Fitting in among the multinational force has other benefits for the KC-130 crew, a chance to do things peers in Iraq only dream about.
“I think we would all like to do everything our platform is capable of. In Iraq we have become more segregated into certain teams and what we do. Here we have the chance to take a KC-130 and do everything it was built to do, so I hope we get that chance while we are here,” he said.
For him that means, helicopter and fixed wing refueling, resupply drops, and landing on less-than perfect landing strips (short, dirty or at high elevation.)
The KC-130 detachment has worked non-stop since arriving in country, combining training missions with much-needed cargo runs for ISAF.
“If you can name it and fit it into a C-130, they have been flying it around,” said Maj. Madziarczyk. “Over the last 7 days they have been averaging 100 to 170 passengers a day, and 6 to 7,000 kg of cargo.”
“We are doing a sortie per hour, where over in Iraq we would do a sortie and it might last four hours. Big difference, we are doing a lot of hop skipping and jumping. From here to here to here to here, so it’s pretty busy,” explained Sofge.
This particular flight included stops at airfields around the country; a load of cargo here, a group of soldiers there. Typical of their flights in country, they span the region making frequent stops. Due to the required work for each flight, and each landing, the bus-stop like flight schedule translates into a more hectic work schedule for the crews.
“Every leg is more planning, so if you put on four little half hour legs, it’s a whole lot more planning,” he said. “You have to know how you are going to get in, how you are getting out, all while keeping terrain in mind.”
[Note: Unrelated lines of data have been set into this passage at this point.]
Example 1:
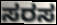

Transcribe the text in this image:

ಸರಸ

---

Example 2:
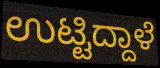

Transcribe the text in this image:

ಉಟ್ಟಿದ್ದಾಳೆ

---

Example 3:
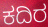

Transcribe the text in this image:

ಕದಿರ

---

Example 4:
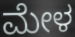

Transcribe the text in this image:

ಮೇಳ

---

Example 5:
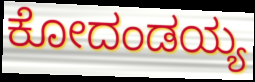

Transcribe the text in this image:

ಕೋದಂಡಯ್ಯ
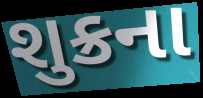
શુક્રના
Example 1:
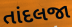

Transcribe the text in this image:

તાંદલજા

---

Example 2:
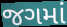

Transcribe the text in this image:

જગમાં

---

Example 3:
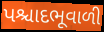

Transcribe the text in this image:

પશ્ચાદભૂવાળી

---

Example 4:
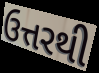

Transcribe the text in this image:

ઉત્તરથી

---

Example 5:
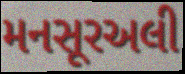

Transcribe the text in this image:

મનસૂરઅલી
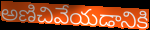
అణిచివేయడానికి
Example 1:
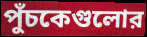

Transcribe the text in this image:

পুঁচকেগুলোর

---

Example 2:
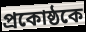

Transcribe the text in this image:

প্রকোষ্ঠকে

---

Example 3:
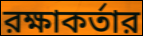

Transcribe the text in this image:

রক্ষাকর্তার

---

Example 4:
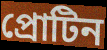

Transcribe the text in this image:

প্রোটিন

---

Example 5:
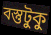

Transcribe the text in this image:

বস্তুটুকু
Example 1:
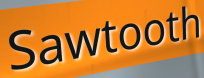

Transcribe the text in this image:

Sawtooth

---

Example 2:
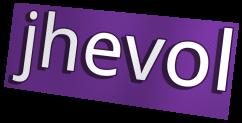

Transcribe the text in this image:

jhevol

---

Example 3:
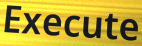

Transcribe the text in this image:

Execute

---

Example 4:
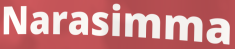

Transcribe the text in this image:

Narasimma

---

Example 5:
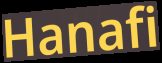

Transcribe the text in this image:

Hanafi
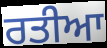
ਰਤੀਆ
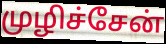
முழிச்சேன்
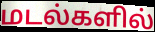
மடல்களில்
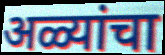
अळ्यांचा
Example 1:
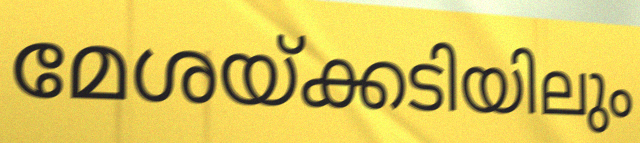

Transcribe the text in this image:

മേശയ്ക്കടിയിലും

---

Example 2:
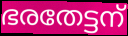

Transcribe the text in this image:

ഭരതേട്ടന്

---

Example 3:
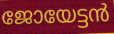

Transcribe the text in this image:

ജോയേട്ടൻ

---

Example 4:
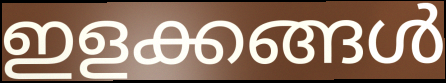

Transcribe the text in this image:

ഇളക്കങ്ങൾ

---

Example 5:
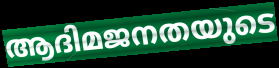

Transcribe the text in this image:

ആദിമജനതയുടെ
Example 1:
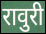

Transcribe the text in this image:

रावुरी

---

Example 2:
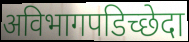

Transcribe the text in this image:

अविभागपडिच्छेदा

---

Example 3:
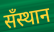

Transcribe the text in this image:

सँस्थान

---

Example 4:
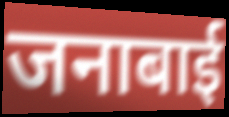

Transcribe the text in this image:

जनाबाई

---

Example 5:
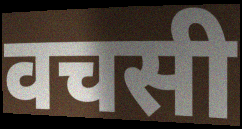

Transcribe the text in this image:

वचसी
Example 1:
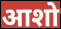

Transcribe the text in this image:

आशो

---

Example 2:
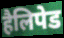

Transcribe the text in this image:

हैलिपेड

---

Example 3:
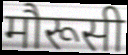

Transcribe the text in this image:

मौरूसी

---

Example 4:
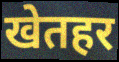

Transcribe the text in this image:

खेतहर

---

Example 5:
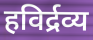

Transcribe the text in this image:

हविर्द्रव्य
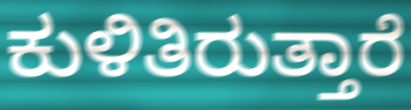
ಕುಳಿತಿರುತ್ತಾರೆ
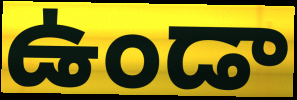
ఉండా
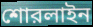
শোরলাইন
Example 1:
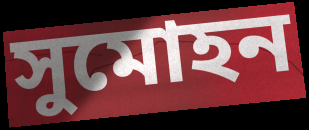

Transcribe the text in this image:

সুমোহন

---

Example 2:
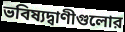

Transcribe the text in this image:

ভবিষ্যদ্বাণীগুলোর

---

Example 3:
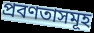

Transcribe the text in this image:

প্রবণতাসমূহ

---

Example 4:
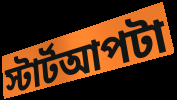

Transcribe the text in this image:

স্টার্টআপটা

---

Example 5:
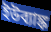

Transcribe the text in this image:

ইউব্যাঙ্ক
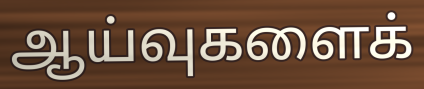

Lost in the talk of terrain and altitudes is the notion that these planes are flying and landing in combat zones. They can’t control whether the enemy will fire at them, so they turn their attention to the things they can control.
“There is a point at which you transition, and I don’t really consider it anymore. I stopped having to think about a guy shooting me, because if I don’t flare I’m going to go into the ground and the wings are going to snap off and we are not going anywhere… if we live,” Sofge explained.
The callous yet reasoned approach of Sofge is on par with his crew, they understand the dangers of their job, but are not restricted by them.
“When you fly into a hostile environment there is a chance you will get shot at,” said Sgt. Alexander Kientz, KC-130 loadmaster, HMM-365 (Rein.), 24th MEU, ISAF, who wears Aircrew Combat Wings, a symbol of his time flying in combat zones.
With over a thousand hours of flight time, including two tours in Iraq, Kientz sees the missions around Afghanistan as a way to get familiar with the area before the 24th MEU begins full-spectrum operations.
“We are just here in support of the MEU, and whatever they need us to do we are comfortable with. We don’t really want to say no to anyone. We want to be as helpful as possible to the MEU or ISAF. If someone needs us to go here and pick something up, then it's just like ‘We’re on it,’” he explained.
That attitude from the squadron is music to Madziarczyk’s ear.
“The day before they called me, I was walking around wishing I had another aircraft,” he explained. “They moved gear for darn near every nation that is here with ISAF. (Every ISAF country has) had someone or something fly around on KC-130s over the last seven days,” he said. “(Now) I’ve got customers asking to fly with them."